The debt of the Chinese government, contracted before October 13, 1911, which debt the republicans recognize, is as follows:
| Loans | Amount in £ | Amount Interest in £ | Due |
| 7% silver loan, ’94 | £490,500 | 1924 | |
| 6% gold loan, ’95 | 800,000 | 1924 | |
| 6% gold loan, ’95 | 333,400 | 1915 | |
| 5% gold loan, ’96, from France and Russia for Chinese-Eastern Railway | 12,397,425 | 1933 | |
| 4½% gold, ’98, Britain and Germany for railways | 14,022,625 | 1933 | |
| 5% gold railway loan | 1,955,000 | 1933 | |
| 5% gold (Boxer indemnities, etc.) | 52,500,000 | 1940 | |
| 5% Shanghai-Nanking railway | 2,900,000 | 1915 | |
| 5% Canton-Kowloon railway | 1,500,000 | 1920 | |
| 5% Tientsin-Pukow railway (British) | 1,850,000 | 1918 | |
| 5% Tientsin-Pukow railway (German) | 1,100,000 | 1918 | |
| 5% Shanghai-Ningpo railway | 1,500,000 | 1918 | |
| 5% Hukuang railways | 1,500,000 | 1921 | |
| Total gov’t debts— | |||
| China | £92,848,950 | £4,642,000 | |
| Japan | 300,000,000 | 12,000,000 | |
| India | 170,000,000 | ||
| Italy | 1,000,000,000 | ||
| France | 1,200,000,000 | ||
| Britain | 1,000,000,000 | ||
| United States | 200,000,000 |
If Japan returned to China the £35,000,000 indemnity coerced from her by the Shimonoseki treaty, the Chinese debt would be greatly reduced.
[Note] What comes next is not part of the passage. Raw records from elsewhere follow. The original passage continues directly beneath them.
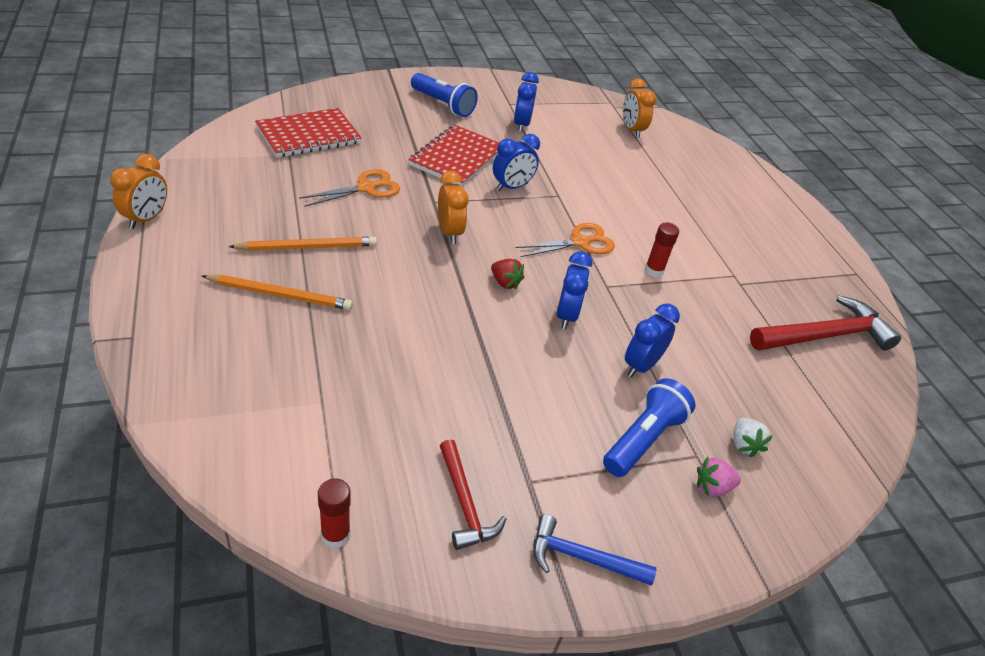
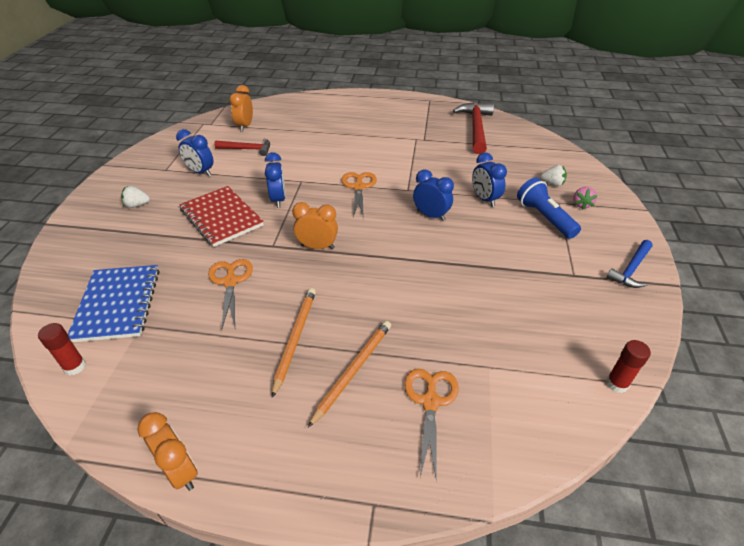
camera: 60 degrees left, 0 degrees up
(256, 359) = (430, 402): none -> orange scissors
(308, 135) = (117, 304): red notebook -> blue notebook
(443, 105) = (137, 205): blue flashlight -> white strawberry
(464, 503) = (590, 309): red hammer -> red hammer (247, 149)
(505, 283) = (387, 234): red strawberry -> none
(631, 130) = (245, 126): orange clock -> orange clock turned 90 degrees clockwise
(654, 270) = (400, 166): red glue stick -> red glue stick (75, 366)

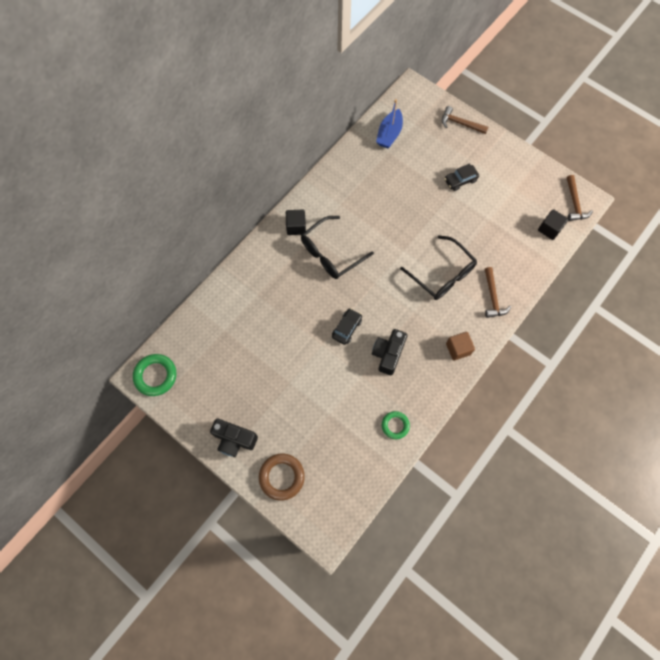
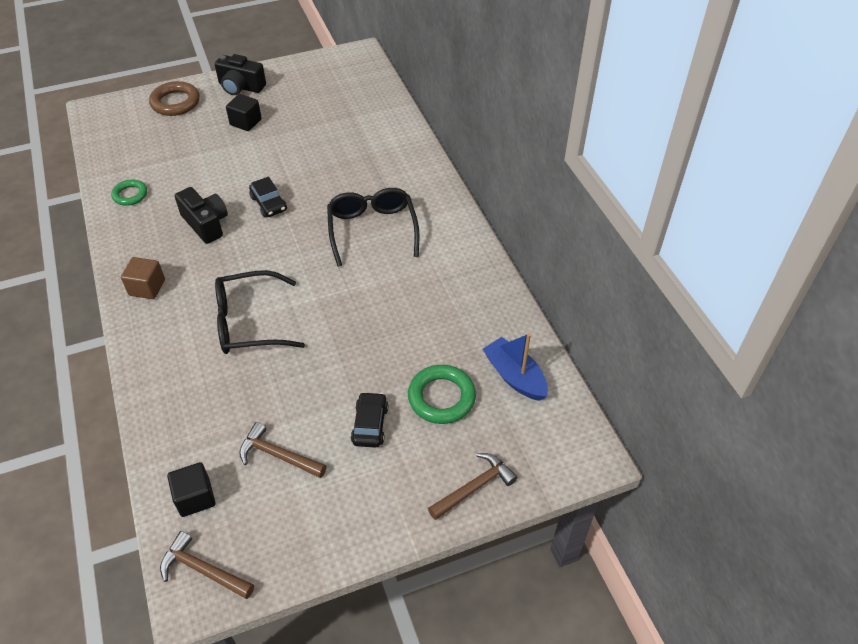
camera: 120 degrees right, 20 degrees down
(155, 376) = (351, 61): green ring -> green ring (441, 397)
(234, 439) = (240, 87): black camera -> black camera turned 120 degrees counterclockwise
(296, 227) = (434, 214): black cube -> black cube (246, 122)
(493, 297) = (169, 359): brown hammer -> brown hammer (278, 455)

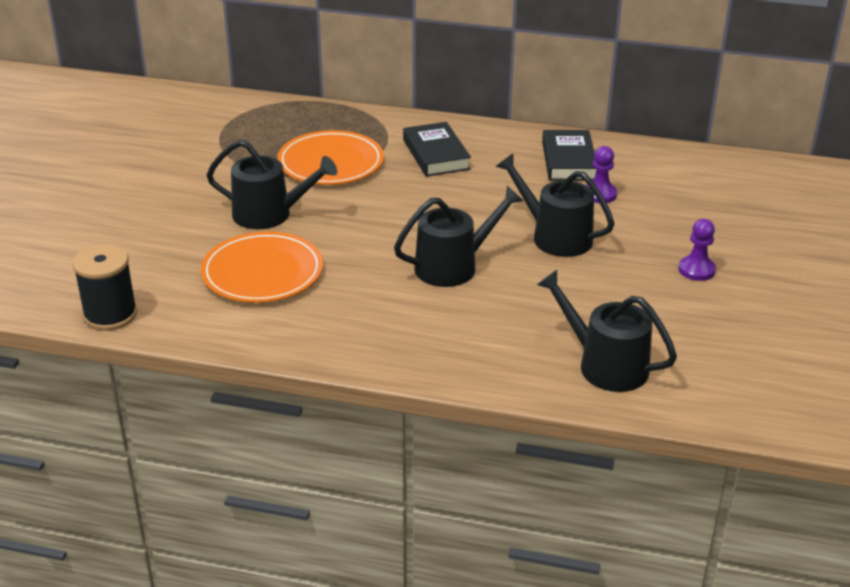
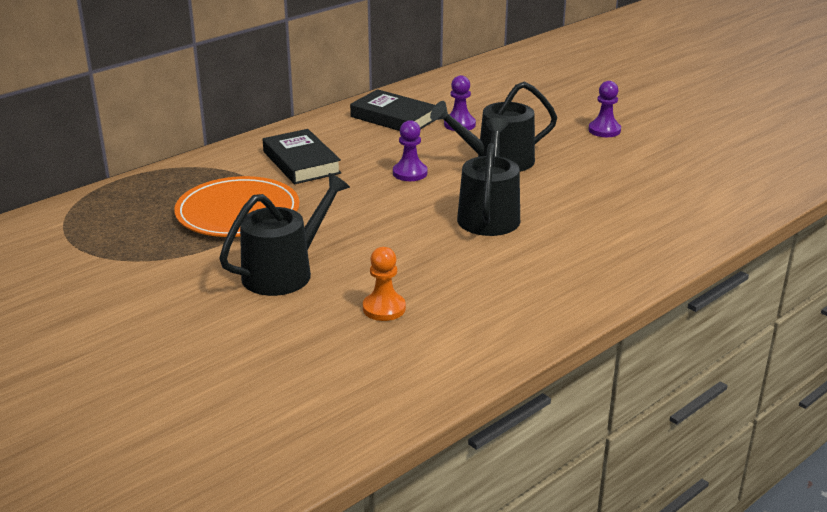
camera: 55 degrees left, 5 degrees down
(110, 315) = (352, 427): black spool -> none
(262, 272) = (384, 308): orange plate -> orange pawn
(436, 154) = (301, 162): black book -> black book turned 45 degrees clockwise
(479, 205) = (410, 173): none -> purple pawn
(605, 365) = (693, 204): black watering can -> none

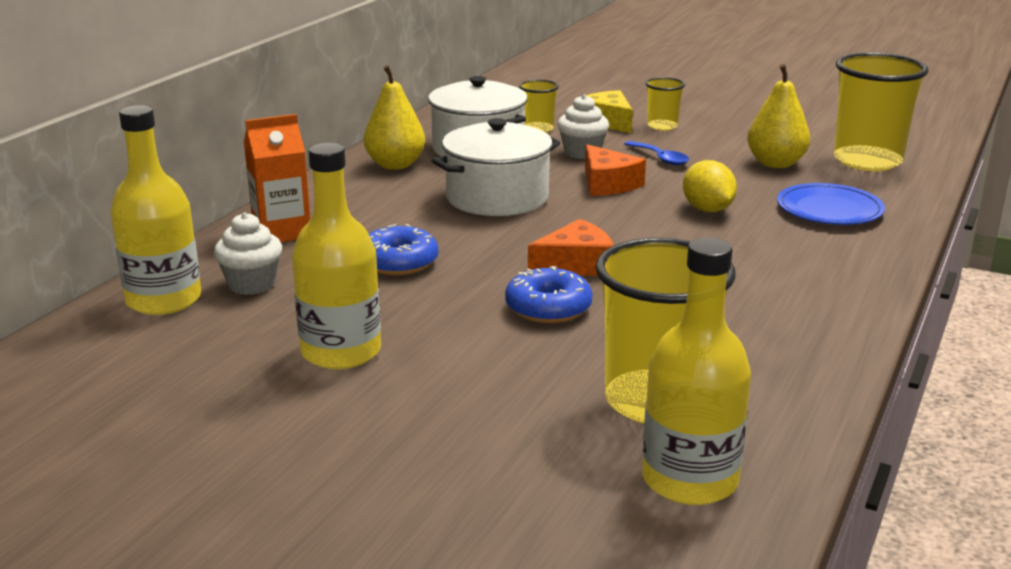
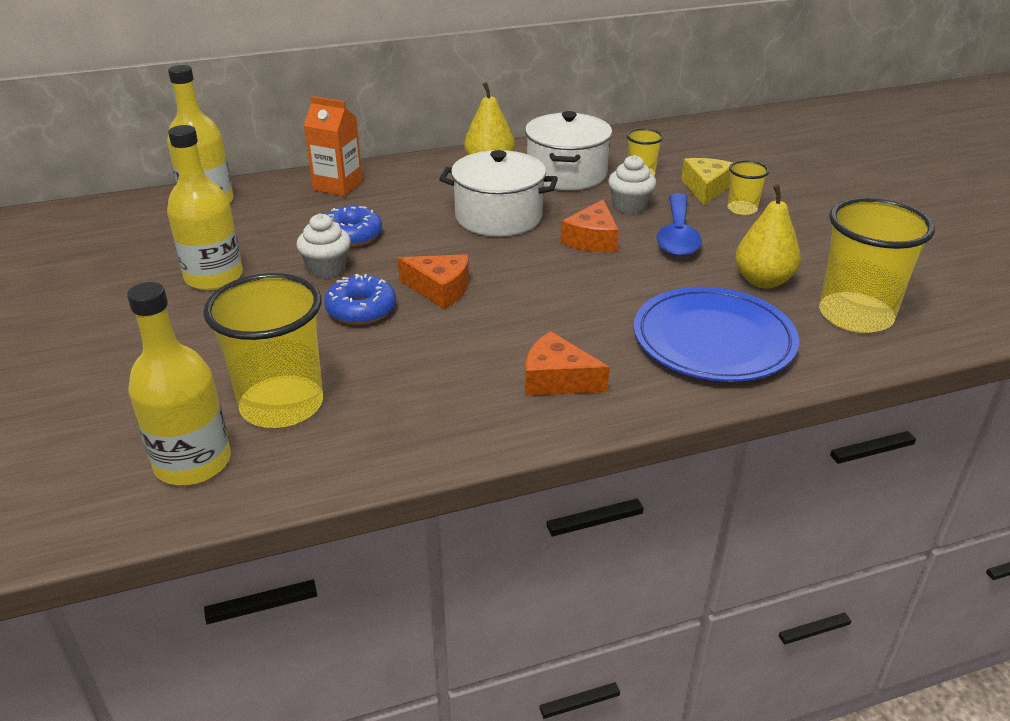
camera: 45 degrees right, 10 degrees up
(252, 284) = (259, 213): white cupcake -> white cupcake (327, 269)
(660, 158) = (677, 236): blue spoon -> blue spoon, size x1.73
(707, 210) = (617, 293): yellow lemon -> none
(798, 278) = (557, 379): none -> orange cheese
(829, 210) = (713, 340): blue plate -> blue plate, size x1.51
This is Japan’s moral duty, especially if she is allowed by the nations to retain Formosa, Korea, and possibly part of Manchuria, all of which she plans to retain. Several of the European nations should follow America’s example and return the excess in the Boxer indemnities. The banking nations, as long as America and Britain retain their present high standard of altruism, will never again permit any power to wheedle an indemnity out of China.